TEXT PROVIDED —
•••
Support ICU MessageFormat

rxaviers commented 10 years ago

PR: #321

Globalize.formatMessage() should support Message Format as in ICU.

Globalize.loadMessages({
  "en": {
    like: "{count, plural, offset:1" +
      "   =0 {Be the first to like this}" +
      "   =1 {You liked this}" +
      "  one {You and someone else liked this}" +
      "other {You and # others liked this}" +
      "}",
    task: "You have {count, plural," +
      "  one {one task}" +
      "other {# tasks}" +
      "} remaining"
  }
});

var en = new Globalize( "en" );

en.formatMessage( "task", { count: 0 } ); // You have 0 tasks.
en.formatMessage( "task", { count: 1 } ); // You have 1 task.

var likeFormatter = en.messageFormatter( "like" );

[ 0, 1, 2, 3 ].map(function( count ) {
  return taskFormatter({ count: count });
});
// [
//   "Be the first to like this",
//   "You liked this",
//   "You and someone else liked this",
//   "You and 2 others liked this"
// ]

For background purposes...

The original issue has been opened as "Basic .formatMessage()". The goal was to discuss whether or not we should implement a basic .formatMessage() that would reside in globalize.js (core). For a MessageFormat extension, one would load globalize/message.js module.

The discussion here has diverged into Message Format specifics... Considering this discussion has great value and the basic formatMessage has been implemented internally due to #251, I have renamed this issue to "Support MessageFormat".

Follow the original issue description:

We currently have two "message" functions: .loadTranslations( translationData ) and .translate( path ).
•••
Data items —
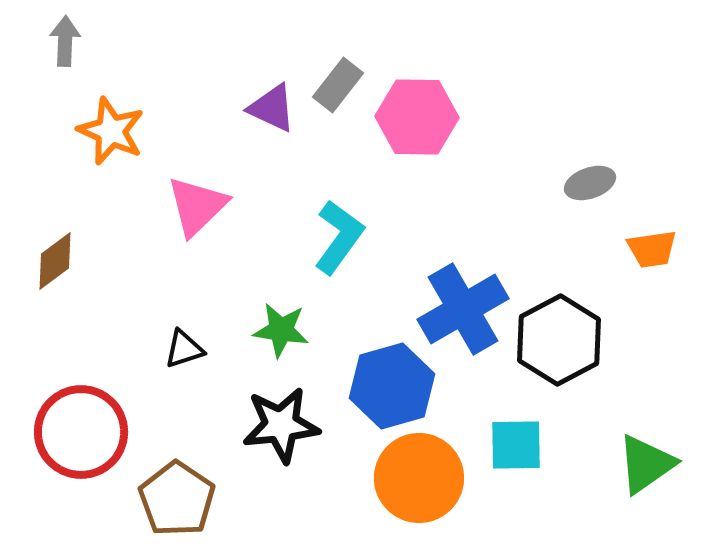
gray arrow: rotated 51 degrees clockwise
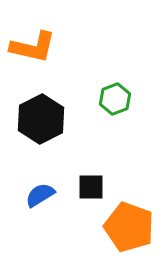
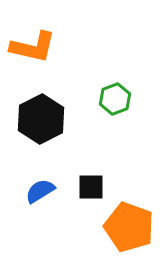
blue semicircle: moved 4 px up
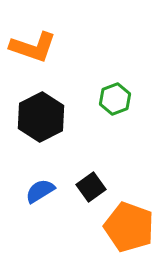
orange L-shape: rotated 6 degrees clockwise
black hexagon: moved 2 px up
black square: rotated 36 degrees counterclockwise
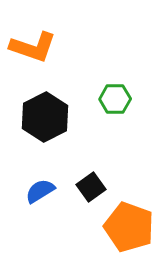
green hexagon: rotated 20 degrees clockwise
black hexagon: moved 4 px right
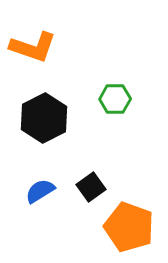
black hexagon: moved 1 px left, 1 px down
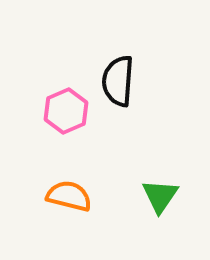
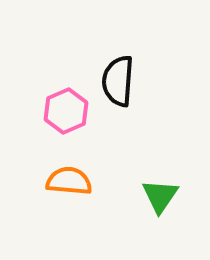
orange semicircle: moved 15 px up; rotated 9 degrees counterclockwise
•••
PROBLEM REQUIREMENTS —
Proceed with the issue thread on ICU MessageFormat support, picking up right after its last sentence. The records are separate material and have no connection to the issue thread about ICU MessageFormat support.

TASK ANSWER —
While they're useful for translations, it doesn't provide any value for formatting messages, eg. variable replacements, plural or select formatting.

:smile:

Globalize( "en" ).translate( "bye" ); // bye
Globalize( "pt" ).translate( "bye" ); // tchau
// Obviously, considering the appropriate translate values have been loaded.

:sob:

Globalize.???( "{0} seconds", 4 ); // 4 seconds
Globalize.???( "{0, plural, one {{0} second} other {{0} seconds}}", 4 ); // 4 seconds
Globalize.???( "{0, select, male {He} female {She}} waited for {1, plural, one {{1} second} other {{1} seconds}}", 4 ); // He waited for 4 seconds

Plural and select formatting requires a parser. But, the variable replacement of the 4 seconds example is easily implementable and is needed in several parts of CLDR.

Given the easiness and necessity of variable replacement and all the above context, I suggest we implement:

.formatMessage( message, data );
.formatMessage( "{0} second", 1 ); // 1 second
.formatMessage( "{0}/{1}", ["m", "s"] ); // m/s
.formatMessage( "{name} <{email}>", {
  name: "Foo",
  email: "bar@baz.qux"
}); // Foo <bar@baz.qux>

The above implementation plus the translation functions have a minified size of ~0.7Kb. Given its size, I want to include all the three functions (loadTranslations(), translate(), and formatMessage() the simple version) in the Core module.

If user needs to format more complex messages, eg. plural or select formatting, he can load plural or other modules and extend the simple .formatMessage() above.

scottgonzalez commented 10 years ago

I'd like to hear from @SlexAxton on this.

SlexAxton commented 10 years ago

Hi, thanks for pinging.

Naturally, my favorite thing for this is my library https://github.com/SlexAxton/messageformat.js. There are lots of reasons why you'd pick a message formatting library with support for gender and pluralization when building a globalization library, but I spose before I go too deeply into those reasons, I'm wondering if you guys would be avoiding it for some reason.

Messageformat, fwiw, compiles to nearly standalone functions with a few helpers for redundancy. So the size is usually extremely minimal (most of the time, less than the 0.7kb above, for a normal amount of messages.) You do need to switch out the code for the runtime though.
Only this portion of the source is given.